Del Toro makes his bread with wholemeal flour, a natural, non-commercial alternative in breadmaking in which there is a longer fermentation process which allows for natural fungi and bacteria to break down the gluten in the dough. Del Toro does not bleach his flour with potassium bromate either, a food additive that has been banned in many parts of the world including Europe and countries in Asia due to its carcinogen properties. This chemical is used to age dough faster, a process that Del Toro says is imperative for the integrity of good, non-harmful bread.

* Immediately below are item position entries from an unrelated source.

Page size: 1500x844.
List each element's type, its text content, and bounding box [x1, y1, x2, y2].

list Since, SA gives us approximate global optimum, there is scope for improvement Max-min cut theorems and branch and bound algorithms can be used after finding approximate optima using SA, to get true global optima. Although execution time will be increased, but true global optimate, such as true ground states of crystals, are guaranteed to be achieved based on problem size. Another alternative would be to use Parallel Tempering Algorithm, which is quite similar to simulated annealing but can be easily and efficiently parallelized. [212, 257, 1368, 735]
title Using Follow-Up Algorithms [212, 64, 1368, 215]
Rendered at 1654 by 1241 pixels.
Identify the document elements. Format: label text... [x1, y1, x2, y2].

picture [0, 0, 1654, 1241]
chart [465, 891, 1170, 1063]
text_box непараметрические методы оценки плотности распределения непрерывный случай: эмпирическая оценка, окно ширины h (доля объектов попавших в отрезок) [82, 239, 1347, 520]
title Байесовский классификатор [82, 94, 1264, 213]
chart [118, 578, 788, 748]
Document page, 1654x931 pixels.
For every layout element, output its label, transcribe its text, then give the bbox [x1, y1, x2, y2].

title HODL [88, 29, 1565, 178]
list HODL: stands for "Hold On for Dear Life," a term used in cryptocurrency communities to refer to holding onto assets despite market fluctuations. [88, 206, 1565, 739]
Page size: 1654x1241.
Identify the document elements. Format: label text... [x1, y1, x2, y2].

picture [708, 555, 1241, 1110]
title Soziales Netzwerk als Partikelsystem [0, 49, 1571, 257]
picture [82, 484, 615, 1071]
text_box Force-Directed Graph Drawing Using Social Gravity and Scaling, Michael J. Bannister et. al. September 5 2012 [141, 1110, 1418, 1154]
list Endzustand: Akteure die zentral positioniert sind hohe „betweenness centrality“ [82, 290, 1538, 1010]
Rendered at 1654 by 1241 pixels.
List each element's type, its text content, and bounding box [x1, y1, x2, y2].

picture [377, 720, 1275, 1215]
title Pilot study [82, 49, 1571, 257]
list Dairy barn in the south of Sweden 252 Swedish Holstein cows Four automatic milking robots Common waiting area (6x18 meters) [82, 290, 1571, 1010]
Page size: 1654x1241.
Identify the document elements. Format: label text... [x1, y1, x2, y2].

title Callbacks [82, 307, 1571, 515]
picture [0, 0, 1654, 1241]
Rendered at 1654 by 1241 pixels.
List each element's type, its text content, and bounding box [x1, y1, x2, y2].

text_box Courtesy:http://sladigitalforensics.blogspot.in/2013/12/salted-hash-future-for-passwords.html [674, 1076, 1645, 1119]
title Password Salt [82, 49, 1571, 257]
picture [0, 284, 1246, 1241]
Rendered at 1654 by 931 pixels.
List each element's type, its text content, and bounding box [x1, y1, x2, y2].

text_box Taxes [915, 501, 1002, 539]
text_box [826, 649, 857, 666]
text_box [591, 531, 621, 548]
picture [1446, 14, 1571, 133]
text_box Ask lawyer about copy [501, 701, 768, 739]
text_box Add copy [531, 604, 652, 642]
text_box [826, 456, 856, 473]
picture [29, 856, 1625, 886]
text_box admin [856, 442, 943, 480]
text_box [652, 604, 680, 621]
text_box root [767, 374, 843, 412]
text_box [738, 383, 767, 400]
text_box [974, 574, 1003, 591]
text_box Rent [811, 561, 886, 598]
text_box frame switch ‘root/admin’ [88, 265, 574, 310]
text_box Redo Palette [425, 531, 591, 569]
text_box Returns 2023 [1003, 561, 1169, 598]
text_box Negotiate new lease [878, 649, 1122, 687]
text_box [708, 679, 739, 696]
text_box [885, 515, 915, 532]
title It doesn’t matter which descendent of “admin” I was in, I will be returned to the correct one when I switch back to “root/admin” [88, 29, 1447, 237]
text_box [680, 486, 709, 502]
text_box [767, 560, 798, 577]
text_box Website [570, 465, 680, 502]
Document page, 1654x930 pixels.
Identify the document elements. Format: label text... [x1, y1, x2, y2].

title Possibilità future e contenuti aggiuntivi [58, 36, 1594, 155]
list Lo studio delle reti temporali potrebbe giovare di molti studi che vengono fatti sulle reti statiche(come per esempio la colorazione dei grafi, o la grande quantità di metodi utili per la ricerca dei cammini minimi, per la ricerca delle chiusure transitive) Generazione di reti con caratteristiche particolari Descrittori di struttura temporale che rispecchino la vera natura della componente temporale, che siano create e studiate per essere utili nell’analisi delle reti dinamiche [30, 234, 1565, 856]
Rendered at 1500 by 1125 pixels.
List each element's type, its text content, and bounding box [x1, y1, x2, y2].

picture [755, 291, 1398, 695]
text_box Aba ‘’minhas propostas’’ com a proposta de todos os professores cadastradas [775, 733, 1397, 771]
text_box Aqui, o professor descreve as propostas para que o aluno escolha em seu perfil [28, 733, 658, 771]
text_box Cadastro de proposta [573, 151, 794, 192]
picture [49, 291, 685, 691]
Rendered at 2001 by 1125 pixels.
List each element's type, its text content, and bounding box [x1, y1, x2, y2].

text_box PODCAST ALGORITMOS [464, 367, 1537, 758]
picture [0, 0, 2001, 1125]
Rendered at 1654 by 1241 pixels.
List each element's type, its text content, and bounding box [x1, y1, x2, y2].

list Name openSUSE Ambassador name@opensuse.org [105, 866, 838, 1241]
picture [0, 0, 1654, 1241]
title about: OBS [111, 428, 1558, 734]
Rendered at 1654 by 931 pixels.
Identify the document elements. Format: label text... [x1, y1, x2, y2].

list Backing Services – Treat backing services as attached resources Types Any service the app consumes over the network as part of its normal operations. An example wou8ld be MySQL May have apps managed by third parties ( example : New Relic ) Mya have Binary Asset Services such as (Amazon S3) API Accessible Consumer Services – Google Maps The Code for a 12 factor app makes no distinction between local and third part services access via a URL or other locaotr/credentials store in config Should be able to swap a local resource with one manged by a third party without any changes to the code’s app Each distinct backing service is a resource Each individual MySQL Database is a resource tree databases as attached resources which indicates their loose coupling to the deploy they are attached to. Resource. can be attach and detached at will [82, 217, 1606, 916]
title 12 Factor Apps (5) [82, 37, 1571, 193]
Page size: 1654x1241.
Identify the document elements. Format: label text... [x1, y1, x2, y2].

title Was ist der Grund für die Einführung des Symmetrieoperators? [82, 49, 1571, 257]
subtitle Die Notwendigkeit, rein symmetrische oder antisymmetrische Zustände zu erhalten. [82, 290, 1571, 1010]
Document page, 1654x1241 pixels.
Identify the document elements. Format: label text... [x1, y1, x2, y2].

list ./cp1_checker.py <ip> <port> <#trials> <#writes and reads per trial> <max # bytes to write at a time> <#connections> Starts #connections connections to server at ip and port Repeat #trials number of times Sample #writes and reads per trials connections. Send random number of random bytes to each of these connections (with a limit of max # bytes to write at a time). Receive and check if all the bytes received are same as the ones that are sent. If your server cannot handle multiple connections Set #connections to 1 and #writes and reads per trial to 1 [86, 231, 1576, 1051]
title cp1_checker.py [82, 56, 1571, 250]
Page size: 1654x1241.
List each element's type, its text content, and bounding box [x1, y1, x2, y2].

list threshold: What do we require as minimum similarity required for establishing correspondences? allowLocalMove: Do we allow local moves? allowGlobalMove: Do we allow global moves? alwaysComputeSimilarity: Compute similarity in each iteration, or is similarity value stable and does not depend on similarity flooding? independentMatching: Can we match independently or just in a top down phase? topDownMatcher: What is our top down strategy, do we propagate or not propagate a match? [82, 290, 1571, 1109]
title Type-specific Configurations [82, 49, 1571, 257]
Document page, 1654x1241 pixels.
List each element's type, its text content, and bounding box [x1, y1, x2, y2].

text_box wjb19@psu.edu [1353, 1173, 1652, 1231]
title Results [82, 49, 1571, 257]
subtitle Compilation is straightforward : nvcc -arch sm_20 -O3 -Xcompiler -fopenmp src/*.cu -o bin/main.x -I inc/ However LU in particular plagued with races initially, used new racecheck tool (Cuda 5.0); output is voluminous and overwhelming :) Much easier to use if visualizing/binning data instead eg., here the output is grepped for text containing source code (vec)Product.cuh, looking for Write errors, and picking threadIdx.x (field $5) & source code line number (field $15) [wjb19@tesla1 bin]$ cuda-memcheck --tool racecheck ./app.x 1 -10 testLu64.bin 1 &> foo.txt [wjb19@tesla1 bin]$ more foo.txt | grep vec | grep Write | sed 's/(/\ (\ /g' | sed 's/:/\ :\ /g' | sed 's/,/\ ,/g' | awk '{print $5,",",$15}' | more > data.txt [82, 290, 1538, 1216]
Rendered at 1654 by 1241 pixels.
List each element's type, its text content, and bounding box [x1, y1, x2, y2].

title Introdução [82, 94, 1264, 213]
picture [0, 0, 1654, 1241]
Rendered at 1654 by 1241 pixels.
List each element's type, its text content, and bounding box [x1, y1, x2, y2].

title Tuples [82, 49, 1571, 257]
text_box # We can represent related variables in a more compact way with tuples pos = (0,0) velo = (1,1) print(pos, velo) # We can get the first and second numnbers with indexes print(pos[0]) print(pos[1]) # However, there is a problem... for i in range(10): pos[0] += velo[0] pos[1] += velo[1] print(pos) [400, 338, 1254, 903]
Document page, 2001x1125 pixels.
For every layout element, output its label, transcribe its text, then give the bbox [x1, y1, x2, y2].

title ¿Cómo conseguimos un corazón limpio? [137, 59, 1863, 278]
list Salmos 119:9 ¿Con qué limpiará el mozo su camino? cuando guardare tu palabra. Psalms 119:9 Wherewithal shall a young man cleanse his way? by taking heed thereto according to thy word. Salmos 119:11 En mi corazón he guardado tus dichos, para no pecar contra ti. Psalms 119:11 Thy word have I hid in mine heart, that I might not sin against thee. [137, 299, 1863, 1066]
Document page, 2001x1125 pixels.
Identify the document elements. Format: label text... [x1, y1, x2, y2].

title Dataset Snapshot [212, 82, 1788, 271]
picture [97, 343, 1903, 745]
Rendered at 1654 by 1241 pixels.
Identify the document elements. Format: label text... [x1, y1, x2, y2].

Spiga serves breakfast from 8 a.m. to 11:30 a.m. and lunch until 3:30 p.m. For breakfast, one of their most popular items is the baked eggs with prosciutto, cherry tomatoes and goat cheese, accompanied with a slice of bread that they include with all their breakfast options. As a delicious lunch option, try their sandwiches with San Francisco Sourdough made in-house. Amongst their most delectable sandwiches is one with fig marmalade, brie cheese, prosciutto, local arugula and mustard.
In the sweets department, their famous chocolate chip cookies steal the show. Crunchy on the outside as nut shavings and sea salt coat a soft interior full of melted chocolate chips from Chocolate Cortes, a nearby establishment that makes and distributes their own chocolate. They also make sourdough bread pudding muffins with cinnamon and raisins and sell bread loafs every Thursday and Friday. Although they have plans to add a tapas menu and to open on the weekends for brunch, for now, they are open Monday to Friday from 8 a.m. to 3:30 p.m. Spiga can be contacted at 787-360-1842.
Location: 258 Calle San Justo, Tetuán corner, San Juan, Puerto Rico.